#### Your objective:
For each entry below, copy the text exactly and leave out any picture.

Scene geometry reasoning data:

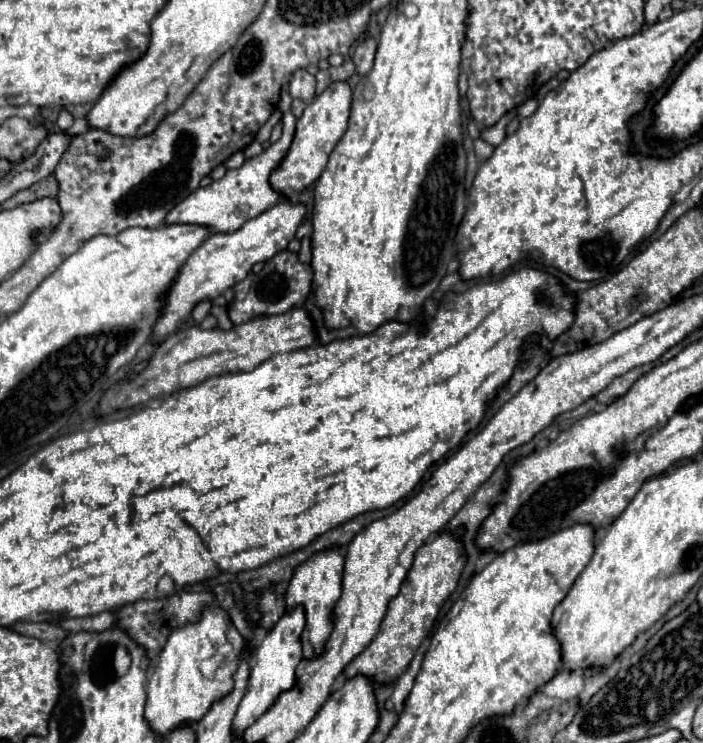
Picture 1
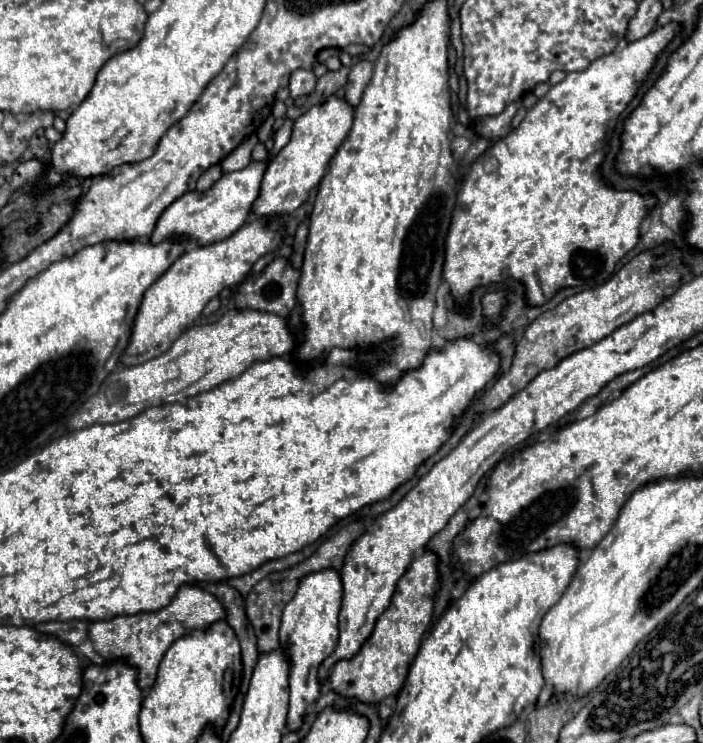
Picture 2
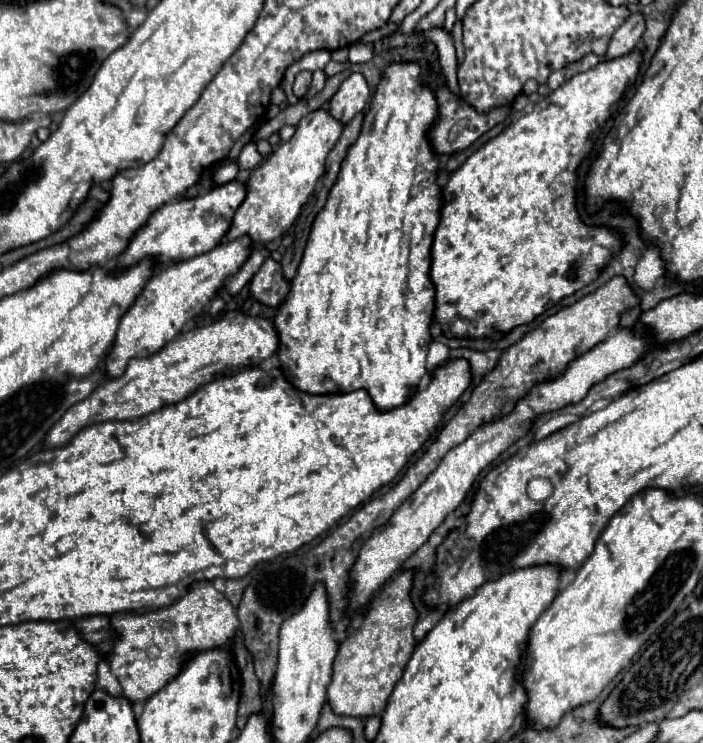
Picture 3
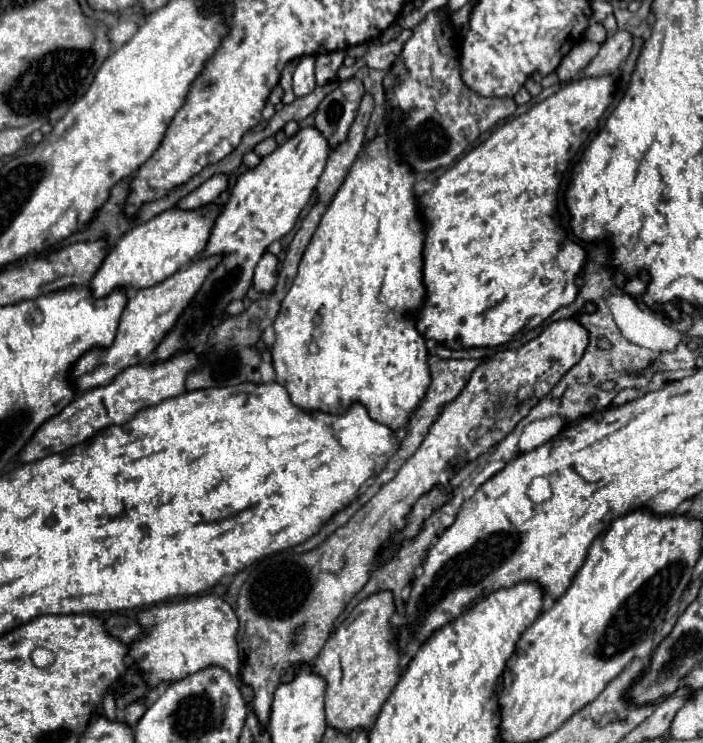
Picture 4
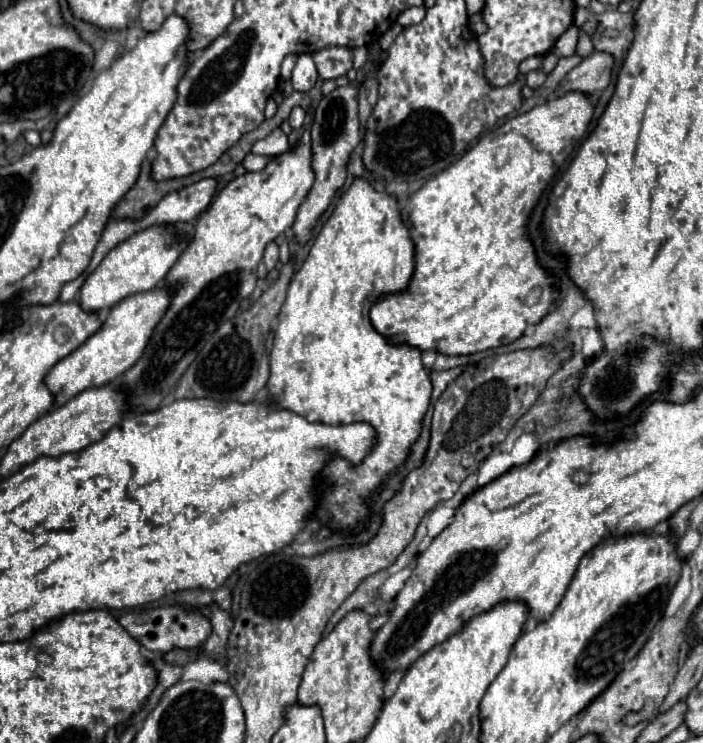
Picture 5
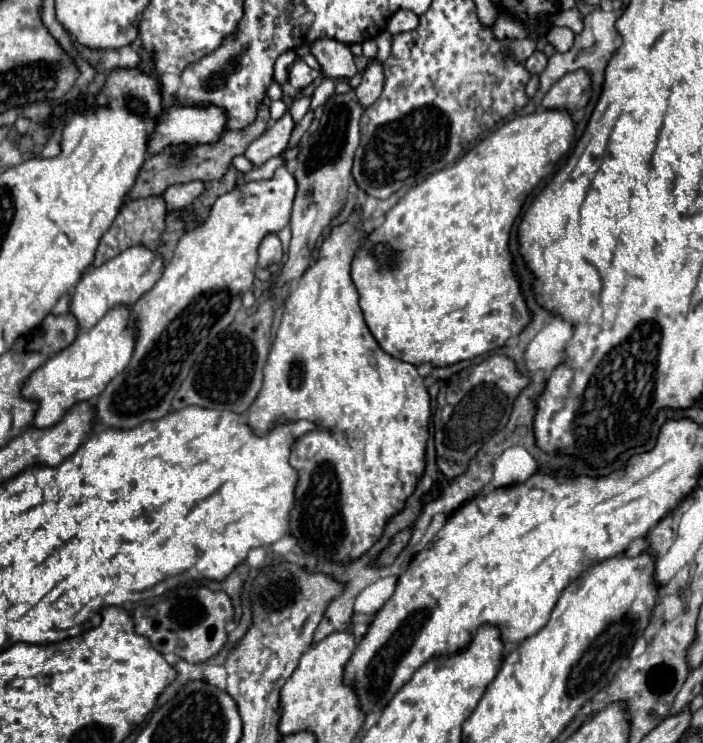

#### Answer to the problem:
Picture 1
Picture 2
Picture 3
Picture 4
Picture 5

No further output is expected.